EXERCISE: Give the lines from the beginning of the entries through the line containing "Επιστροφές και επιστροφές χρημάτων" as a numbered list, omitting any blank lines.

Data drawn from a collection:
-------------------------

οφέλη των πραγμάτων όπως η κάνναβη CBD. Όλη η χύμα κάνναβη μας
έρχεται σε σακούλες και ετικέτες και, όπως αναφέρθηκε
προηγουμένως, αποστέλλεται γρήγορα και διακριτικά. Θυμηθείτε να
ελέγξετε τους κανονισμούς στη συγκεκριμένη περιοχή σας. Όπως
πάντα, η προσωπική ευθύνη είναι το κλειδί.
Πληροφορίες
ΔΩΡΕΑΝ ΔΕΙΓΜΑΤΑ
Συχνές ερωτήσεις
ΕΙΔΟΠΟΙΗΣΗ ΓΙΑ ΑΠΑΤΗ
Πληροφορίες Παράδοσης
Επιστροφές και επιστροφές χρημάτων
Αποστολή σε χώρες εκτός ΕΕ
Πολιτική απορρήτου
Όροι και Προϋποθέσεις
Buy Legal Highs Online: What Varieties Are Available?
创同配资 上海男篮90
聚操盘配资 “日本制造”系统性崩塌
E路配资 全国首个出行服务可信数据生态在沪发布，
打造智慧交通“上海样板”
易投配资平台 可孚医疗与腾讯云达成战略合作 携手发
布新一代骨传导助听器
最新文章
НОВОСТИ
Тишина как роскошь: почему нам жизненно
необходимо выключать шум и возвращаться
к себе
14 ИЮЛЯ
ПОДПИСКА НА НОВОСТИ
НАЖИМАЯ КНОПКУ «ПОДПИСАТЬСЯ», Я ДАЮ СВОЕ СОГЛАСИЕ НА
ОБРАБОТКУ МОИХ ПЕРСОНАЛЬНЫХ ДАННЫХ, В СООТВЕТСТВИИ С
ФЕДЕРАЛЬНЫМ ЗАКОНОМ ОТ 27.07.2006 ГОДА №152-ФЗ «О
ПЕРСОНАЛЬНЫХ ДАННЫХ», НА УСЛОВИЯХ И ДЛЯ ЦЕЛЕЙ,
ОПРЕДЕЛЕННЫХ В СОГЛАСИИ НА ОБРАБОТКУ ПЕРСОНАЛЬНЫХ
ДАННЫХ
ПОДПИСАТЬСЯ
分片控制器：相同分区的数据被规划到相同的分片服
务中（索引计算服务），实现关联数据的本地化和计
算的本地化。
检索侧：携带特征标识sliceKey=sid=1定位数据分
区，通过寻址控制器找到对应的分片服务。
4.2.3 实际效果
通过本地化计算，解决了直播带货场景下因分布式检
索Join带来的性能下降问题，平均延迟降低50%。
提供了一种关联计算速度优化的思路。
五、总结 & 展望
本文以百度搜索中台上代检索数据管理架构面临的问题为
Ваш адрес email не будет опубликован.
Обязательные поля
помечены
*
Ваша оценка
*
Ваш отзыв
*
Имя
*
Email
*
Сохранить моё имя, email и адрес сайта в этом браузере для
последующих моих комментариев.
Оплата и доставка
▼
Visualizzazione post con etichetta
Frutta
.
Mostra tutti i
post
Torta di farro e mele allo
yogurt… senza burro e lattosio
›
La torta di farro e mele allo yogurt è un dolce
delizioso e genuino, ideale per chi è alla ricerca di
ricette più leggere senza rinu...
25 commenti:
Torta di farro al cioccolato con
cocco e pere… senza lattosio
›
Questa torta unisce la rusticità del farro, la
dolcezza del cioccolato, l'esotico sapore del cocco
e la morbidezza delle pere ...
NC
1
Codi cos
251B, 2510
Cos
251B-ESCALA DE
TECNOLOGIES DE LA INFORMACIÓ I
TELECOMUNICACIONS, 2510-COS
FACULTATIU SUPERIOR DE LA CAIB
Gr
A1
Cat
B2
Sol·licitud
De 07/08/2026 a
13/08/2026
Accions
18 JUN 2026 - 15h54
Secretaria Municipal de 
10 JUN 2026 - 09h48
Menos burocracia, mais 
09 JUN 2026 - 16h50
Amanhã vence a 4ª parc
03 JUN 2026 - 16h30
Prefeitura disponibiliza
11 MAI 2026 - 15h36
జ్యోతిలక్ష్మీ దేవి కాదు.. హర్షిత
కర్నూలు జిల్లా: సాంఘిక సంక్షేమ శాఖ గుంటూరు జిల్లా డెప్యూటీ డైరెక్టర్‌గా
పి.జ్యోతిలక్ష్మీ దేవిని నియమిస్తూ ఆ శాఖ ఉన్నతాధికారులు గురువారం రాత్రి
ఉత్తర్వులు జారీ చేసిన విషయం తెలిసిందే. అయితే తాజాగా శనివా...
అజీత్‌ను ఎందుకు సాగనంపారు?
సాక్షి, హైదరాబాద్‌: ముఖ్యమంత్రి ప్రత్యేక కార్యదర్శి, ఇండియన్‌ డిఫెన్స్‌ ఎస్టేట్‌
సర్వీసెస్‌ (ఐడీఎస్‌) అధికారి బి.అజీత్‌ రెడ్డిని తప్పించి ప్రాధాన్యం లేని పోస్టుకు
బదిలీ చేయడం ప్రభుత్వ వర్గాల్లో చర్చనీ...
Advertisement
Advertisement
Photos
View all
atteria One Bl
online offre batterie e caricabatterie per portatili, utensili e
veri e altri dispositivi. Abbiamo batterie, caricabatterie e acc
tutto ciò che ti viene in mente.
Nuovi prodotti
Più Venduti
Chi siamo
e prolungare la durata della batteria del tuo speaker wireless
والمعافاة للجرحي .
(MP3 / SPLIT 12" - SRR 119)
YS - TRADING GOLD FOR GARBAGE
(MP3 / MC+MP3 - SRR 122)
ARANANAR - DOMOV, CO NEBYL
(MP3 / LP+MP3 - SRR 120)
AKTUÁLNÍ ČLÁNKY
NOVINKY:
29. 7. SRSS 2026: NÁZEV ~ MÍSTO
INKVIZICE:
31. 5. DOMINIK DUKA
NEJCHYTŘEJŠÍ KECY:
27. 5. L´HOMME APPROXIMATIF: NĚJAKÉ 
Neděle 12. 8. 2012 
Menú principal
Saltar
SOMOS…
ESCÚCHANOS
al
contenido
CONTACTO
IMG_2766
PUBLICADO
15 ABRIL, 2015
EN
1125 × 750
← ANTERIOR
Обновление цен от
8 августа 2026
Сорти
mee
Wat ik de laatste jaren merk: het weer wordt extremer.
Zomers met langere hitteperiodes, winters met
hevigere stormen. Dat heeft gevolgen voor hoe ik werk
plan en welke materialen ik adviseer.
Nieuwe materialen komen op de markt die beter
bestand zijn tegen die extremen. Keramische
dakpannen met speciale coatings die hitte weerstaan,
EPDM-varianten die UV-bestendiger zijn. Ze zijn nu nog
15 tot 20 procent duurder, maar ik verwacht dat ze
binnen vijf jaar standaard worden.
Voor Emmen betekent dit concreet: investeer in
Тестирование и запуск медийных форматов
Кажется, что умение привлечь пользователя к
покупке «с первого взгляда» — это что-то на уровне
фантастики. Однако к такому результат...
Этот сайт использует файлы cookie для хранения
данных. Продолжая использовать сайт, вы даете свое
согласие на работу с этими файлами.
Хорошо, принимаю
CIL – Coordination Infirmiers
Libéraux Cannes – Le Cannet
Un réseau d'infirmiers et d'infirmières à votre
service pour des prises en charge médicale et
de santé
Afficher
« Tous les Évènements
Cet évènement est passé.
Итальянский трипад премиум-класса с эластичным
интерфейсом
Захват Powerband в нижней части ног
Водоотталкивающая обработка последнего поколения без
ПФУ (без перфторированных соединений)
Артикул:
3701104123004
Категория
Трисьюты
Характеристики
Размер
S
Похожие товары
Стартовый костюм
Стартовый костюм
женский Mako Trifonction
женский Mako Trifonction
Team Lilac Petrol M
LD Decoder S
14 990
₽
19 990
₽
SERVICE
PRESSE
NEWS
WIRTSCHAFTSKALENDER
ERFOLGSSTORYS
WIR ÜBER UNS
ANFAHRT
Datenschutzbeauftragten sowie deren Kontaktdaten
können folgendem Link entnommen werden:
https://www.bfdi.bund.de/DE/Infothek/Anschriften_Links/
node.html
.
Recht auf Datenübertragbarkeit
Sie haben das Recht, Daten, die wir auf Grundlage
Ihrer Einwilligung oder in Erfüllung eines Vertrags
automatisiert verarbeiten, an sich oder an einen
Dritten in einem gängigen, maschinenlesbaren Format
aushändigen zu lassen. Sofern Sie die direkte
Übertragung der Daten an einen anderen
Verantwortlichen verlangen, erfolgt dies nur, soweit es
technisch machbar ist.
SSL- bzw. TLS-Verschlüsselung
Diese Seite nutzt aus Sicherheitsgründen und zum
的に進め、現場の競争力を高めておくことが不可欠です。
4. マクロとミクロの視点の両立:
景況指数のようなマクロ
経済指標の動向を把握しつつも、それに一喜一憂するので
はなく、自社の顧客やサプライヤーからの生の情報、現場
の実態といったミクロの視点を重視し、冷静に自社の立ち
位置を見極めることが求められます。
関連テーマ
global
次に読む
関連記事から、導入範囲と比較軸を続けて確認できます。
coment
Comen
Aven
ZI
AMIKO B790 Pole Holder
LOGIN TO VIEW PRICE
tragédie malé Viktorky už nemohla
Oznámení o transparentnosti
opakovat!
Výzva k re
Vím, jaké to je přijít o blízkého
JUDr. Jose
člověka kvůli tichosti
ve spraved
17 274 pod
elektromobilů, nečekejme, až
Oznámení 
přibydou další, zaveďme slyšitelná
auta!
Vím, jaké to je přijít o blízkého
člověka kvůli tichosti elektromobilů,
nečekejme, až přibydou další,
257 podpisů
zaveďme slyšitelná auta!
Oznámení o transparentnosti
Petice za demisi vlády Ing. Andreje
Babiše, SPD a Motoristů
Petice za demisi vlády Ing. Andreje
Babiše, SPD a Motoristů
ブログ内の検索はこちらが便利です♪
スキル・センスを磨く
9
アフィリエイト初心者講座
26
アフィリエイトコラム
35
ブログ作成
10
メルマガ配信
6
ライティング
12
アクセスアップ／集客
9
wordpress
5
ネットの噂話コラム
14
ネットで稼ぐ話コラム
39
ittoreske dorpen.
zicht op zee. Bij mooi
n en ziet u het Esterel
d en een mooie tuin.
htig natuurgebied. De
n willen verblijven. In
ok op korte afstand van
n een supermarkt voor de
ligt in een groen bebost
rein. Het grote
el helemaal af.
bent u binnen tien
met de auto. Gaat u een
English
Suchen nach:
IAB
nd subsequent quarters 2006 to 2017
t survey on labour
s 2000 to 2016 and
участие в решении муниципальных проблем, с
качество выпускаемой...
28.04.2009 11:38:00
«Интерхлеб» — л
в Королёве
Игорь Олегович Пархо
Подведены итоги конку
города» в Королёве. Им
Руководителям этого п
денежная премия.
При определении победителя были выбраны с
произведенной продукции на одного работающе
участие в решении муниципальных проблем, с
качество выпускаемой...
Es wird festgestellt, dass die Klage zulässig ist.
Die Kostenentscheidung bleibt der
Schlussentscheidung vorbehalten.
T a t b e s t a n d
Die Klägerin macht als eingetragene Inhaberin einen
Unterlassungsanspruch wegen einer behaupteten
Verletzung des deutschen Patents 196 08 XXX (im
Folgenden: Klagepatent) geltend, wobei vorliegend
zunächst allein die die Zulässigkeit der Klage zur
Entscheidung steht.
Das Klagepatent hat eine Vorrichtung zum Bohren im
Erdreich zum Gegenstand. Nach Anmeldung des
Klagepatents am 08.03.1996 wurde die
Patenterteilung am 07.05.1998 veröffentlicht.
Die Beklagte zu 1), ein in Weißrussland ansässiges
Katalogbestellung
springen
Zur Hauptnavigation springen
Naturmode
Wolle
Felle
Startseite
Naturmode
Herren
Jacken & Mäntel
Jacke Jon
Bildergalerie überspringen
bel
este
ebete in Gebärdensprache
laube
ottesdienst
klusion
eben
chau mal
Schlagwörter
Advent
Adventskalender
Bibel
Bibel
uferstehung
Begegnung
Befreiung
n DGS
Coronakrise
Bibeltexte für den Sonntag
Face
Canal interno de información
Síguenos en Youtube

-------------------------

EXERCISE SOLUTION:
1. οφέλη των πραγμάτων όπως η κάνναβη CBD. Όλη η χύμα κάνναβη μας
2. έρχεται σε σακούλες και ετικέτες και, όπως αναφέρθηκε
3. προηγουμένως, αποστέλλεται γρήγορα και διακριτικά. Θυμηθείτε να
4. ελέγξετε τους κανονισμούς στη συγκεκριμένη περιοχή σας. Όπως
5. πάντα, η προσωπική ευθύνη είναι το κλειδί.
6. Πληροφορίες
7. ΔΩΡΕΑΝ ΔΕΙΓΜΑΤΑ
8. Συχνές ερωτήσεις
9. ΕΙΔΟΠΟΙΗΣΗ ΓΙΑ ΑΠΑΤΗ
10. Πληροφορίες Παράδοσης
11. Επιστροφές και επιστροφές χρημάτων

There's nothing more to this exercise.